In an effort to address the growing income disparity between the wealth of these institutions and the surrounding neighborhoods, a group of local nonprofits, businesses and local government leaders came together to find a way for these 'anchor institutions' to work together with the community to remedy the lack of jobs and income in the neighborhoods immediately surrounding these very wealthy institutions.
The group focused on identifying the key services these institutions utilized, such as laundry services, printing, and food - and then through creative investment - funded the startup of member-owned businesses that will provide these services. Many of these institutions were utilizing 'local' businesses, but still, many of these businesses were located 30-40 miles away. The group argued that a more truly environmentally sustainable business model would be to create member-owned businesses right there in the surrounding neighborhoods where you had a ready and willing workforce in need of jobs. After a lot of trial and error, the Evergreen Cooperative has been a big success.

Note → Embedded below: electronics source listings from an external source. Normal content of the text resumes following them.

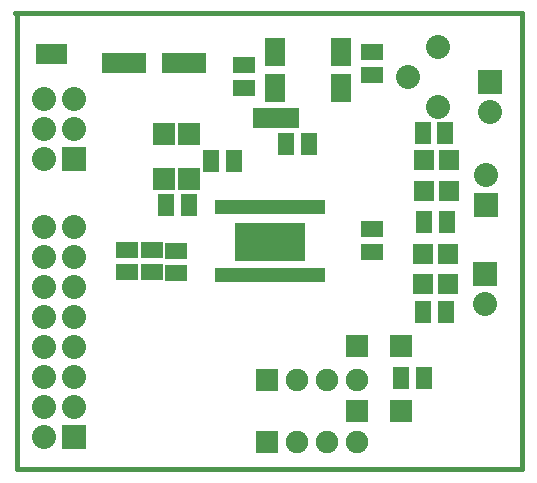
<source format=gts>
G04 (created by PCBNEW-RS274X (2010-05-05 BZR 2356)-stable) date 29/03/2011 14:52:02*
G01*
G70*
G90*
%MOIN*%
G04 Gerber Fmt 3.4, Leading zero omitted, Abs format*
%FSLAX34Y34*%
G04 APERTURE LIST*
%ADD10C,0.006000*%
%ADD11C,0.015000*%
%ADD12R,0.150000X0.070000*%
%ADD13R,0.070000X0.094000*%
%ADD14R,0.075100X0.075100*%
%ADD15R,0.058000X0.070000*%
%ADD16R,0.067200X0.067200*%
%ADD17R,0.080000X0.080000*%
%ADD18C,0.080000*%
%ADD19R,0.075000X0.055000*%
%ADD20R,0.055000X0.075000*%
%ADD21R,0.075000X0.075000*%
%ADD22C,0.075000*%
%ADD23R,0.031800X0.051500*%
%ADD24R,0.236500X0.130200*%
G04 APERTURE END LIST*
G54D10*
G54D11*
X25550Y-22360D02*
X25600Y-22360D01*
X25550Y-37560D02*
X25550Y-22360D01*
X42400Y-37560D02*
X25550Y-37560D01*
X42400Y-22360D02*
X42400Y-37560D01*
X25500Y-22360D02*
X42400Y-22360D01*
G54D12*
X29120Y-24020D03*
X31120Y-24020D03*
G54D13*
X36380Y-23640D03*
X34180Y-23640D03*
X34180Y-24840D03*
X36380Y-24840D03*
G54D14*
X38378Y-33440D03*
X36882Y-33440D03*
G54D15*
X26950Y-23720D03*
X26450Y-23720D03*
X33690Y-25850D03*
X34190Y-25850D03*
X34690Y-25850D03*
G54D16*
X39097Y-30380D03*
X39923Y-30380D03*
X39933Y-31390D03*
X39107Y-31390D03*
X39973Y-27260D03*
X39147Y-27260D03*
X39147Y-28280D03*
X39973Y-28280D03*
G54D17*
X41170Y-31050D03*
G54D18*
X41170Y-32050D03*
G54D17*
X41190Y-28760D03*
G54D18*
X41190Y-27760D03*
X39590Y-25480D03*
X38590Y-24480D03*
X39590Y-23480D03*
G54D19*
X37400Y-29555D03*
X37400Y-30305D03*
G54D20*
X39135Y-29310D03*
X39885Y-29310D03*
G54D19*
X30875Y-30275D03*
X30875Y-31025D03*
X29225Y-30250D03*
X29225Y-31000D03*
X30075Y-30250D03*
X30075Y-31000D03*
G54D20*
X39095Y-26340D03*
X39845Y-26340D03*
X34535Y-26710D03*
X35285Y-26710D03*
X39105Y-32320D03*
X39855Y-32320D03*
X31295Y-28750D03*
X30545Y-28750D03*
X32785Y-27280D03*
X32035Y-27280D03*
X39125Y-34520D03*
X38375Y-34520D03*
G54D19*
X33130Y-24095D03*
X33130Y-24845D03*
X37410Y-24405D03*
X37410Y-23655D03*
G54D17*
X27470Y-27210D03*
G54D18*
X26470Y-27210D03*
X27470Y-26210D03*
X26470Y-26210D03*
X27470Y-25210D03*
X26470Y-25210D03*
G54D17*
X27475Y-36500D03*
G54D18*
X26475Y-36500D03*
X27475Y-35500D03*
X26475Y-35500D03*
X27475Y-34500D03*
X26475Y-34500D03*
X27475Y-33500D03*
X26475Y-33500D03*
X27475Y-32500D03*
X26475Y-32500D03*
X27475Y-31500D03*
X26475Y-31500D03*
X27475Y-30500D03*
X26475Y-30500D03*
X27475Y-29500D03*
X26475Y-29500D03*
G54D17*
X41330Y-24660D03*
G54D18*
X41330Y-25660D03*
G54D21*
X33890Y-34600D03*
G54D22*
X34890Y-34600D03*
X35890Y-34600D03*
X36890Y-34600D03*
G54D21*
X33890Y-36660D03*
G54D22*
X34890Y-36660D03*
X35890Y-36660D03*
X36890Y-36660D03*
G54D14*
X30480Y-27878D03*
X30480Y-26382D03*
X38378Y-35610D03*
X36882Y-35610D03*
X31310Y-26392D03*
X31310Y-27888D03*
G54D23*
X35673Y-28818D03*
X35417Y-28818D03*
X35161Y-28818D03*
X34905Y-28818D03*
X34650Y-28818D03*
X34394Y-28818D03*
X34138Y-28818D03*
X33882Y-28818D03*
X33626Y-28818D03*
X33370Y-28818D03*
X33114Y-28818D03*
X32858Y-28818D03*
X32602Y-28818D03*
X32346Y-28818D03*
X32346Y-31102D03*
X32602Y-31102D03*
X32858Y-31102D03*
X33114Y-31102D03*
X33370Y-31102D03*
X33626Y-31102D03*
X33882Y-31102D03*
X34138Y-31102D03*
X34394Y-31102D03*
X34650Y-31102D03*
X34905Y-31102D03*
X35161Y-31102D03*
X35417Y-31102D03*
X35673Y-31102D03*
G54D24*
X34000Y-30000D03*
M02*

</source>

To date the Evergreen Cooperative has started a number of major businesses including Evergreen Laundry Services, Evergreen Energy Soluations, a solar PV panel design and installation company, and most recently, Green City Growers, the largest urban greenhouse in an urban core area.
Here is a video of some of the employees talking about the urban greenhouse. I just love this concept of developing 'sustainable' businesses which meet our communities' basic needs. I'm looking forward to visiting Cleveland later this year, and will report back after. Until then - enjoy!